━━━ TEXT

George Kukes and Margaret Kukes v. Commissioner., United States Tax Court - Memorandum Decision, T.C. Memo. 1996-363, Docket No. 19832-94., Filed August 8, 1996


George Kukes and Margaret Kukes v. Commissioner.

United States Tax Court - Memorandum Decision

T.C. Memo. 1996-363

Docket No. 19832-94.

Filed August 8, 1996.

George Kukes, pro se. 1 Michelle D. Korbas, for the respondent.


1 Margaret Kukes did not appear for trial.



PARR, Judge: Respondent determined deficiencies in, an addition to, and penalties on income taxes of petitioners as follows:

Unless otherwise indicated, all section references are to the Internal Revenue Code in effect for the taxable years in issue, and all Rule references are to the Tax Court Rules of Practice and Procedure.

The issues for decision are:

(1) Whether petitioners are entitled to deduct a net operating loss (NOL) consisting of estimated potential wages lost when George Kukes (petitioner) was terminated by his employer in 1984. We hold they are not.

(2) Whether petitioner was in a trade or business concerning his music activities in 1992. We hold he was not.

(3) Whether petitioners are subject to an addition to tax for delinquent filing of their 1992 income tax return. We hold that they are.

(4) Whether petitioners are subject to a negligence penalty for 1991 and 1992. We hold they are.

━━━━━━

Reproduce the portion of the tax court decision from "1 Margaret Kukes" up to and including "Practice and Procedure.".

━━━ INFORMATION GIVEN

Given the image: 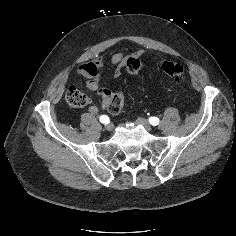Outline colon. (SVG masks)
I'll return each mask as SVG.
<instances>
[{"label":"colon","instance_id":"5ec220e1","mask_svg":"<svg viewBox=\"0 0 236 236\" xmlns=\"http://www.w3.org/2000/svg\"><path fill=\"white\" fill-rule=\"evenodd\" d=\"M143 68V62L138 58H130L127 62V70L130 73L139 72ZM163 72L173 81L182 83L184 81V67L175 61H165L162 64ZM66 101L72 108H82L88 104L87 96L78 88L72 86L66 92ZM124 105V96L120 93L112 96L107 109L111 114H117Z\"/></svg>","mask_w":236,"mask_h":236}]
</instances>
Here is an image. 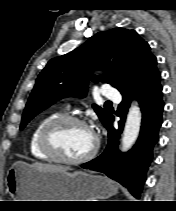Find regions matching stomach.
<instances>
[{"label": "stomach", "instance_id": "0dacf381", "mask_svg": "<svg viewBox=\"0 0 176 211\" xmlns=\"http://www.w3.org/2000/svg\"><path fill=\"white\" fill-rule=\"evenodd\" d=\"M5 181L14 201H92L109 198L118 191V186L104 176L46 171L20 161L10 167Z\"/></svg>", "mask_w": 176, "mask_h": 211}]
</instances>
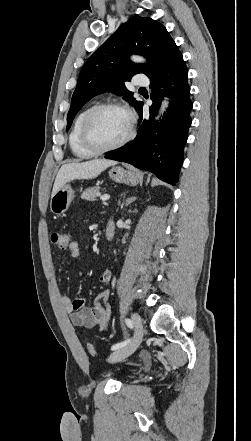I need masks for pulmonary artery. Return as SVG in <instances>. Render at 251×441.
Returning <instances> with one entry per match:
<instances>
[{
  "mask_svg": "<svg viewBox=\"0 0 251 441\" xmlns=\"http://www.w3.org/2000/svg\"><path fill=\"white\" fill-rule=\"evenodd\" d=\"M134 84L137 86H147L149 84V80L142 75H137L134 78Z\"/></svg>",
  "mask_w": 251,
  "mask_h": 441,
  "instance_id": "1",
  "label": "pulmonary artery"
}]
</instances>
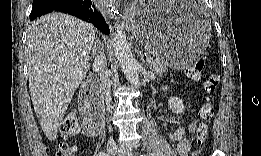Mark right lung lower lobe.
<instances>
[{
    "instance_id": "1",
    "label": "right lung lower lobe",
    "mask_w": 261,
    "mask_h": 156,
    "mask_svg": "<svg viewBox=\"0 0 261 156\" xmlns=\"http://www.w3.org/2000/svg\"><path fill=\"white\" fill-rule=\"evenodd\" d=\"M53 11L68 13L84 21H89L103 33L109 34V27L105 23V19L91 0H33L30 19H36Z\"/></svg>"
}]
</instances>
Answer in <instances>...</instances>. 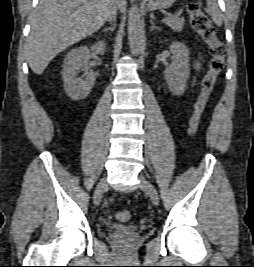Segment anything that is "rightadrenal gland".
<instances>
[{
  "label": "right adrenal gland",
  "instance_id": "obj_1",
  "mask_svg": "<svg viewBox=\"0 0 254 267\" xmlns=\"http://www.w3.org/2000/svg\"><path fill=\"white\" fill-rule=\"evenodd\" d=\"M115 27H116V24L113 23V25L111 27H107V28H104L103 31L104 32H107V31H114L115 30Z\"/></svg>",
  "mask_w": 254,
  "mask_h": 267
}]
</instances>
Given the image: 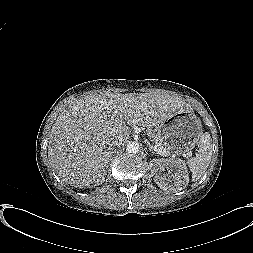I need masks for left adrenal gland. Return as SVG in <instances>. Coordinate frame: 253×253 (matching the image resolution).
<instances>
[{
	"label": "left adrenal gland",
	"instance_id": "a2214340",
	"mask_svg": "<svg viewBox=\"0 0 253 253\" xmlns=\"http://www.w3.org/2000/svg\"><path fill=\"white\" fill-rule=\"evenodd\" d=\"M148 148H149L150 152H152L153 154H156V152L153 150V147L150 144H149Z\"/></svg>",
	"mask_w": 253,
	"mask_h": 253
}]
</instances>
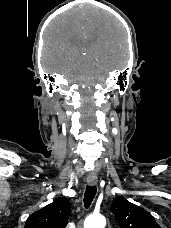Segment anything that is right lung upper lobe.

━━━━━━

**OUTPUT FOR THIS EXERCISE**
1 Margaret Kukes did not appear for trial.



PARR, Judge: Respondent determined deficiencies in, an addition to, and penalties on income taxes of petitioners as follows:

Unless otherwise indicated, all section references are to the Internal Revenue Code in effect for the taxable years in issue, and all Rule references are to the Tax Court Rules of Practice and Procedure.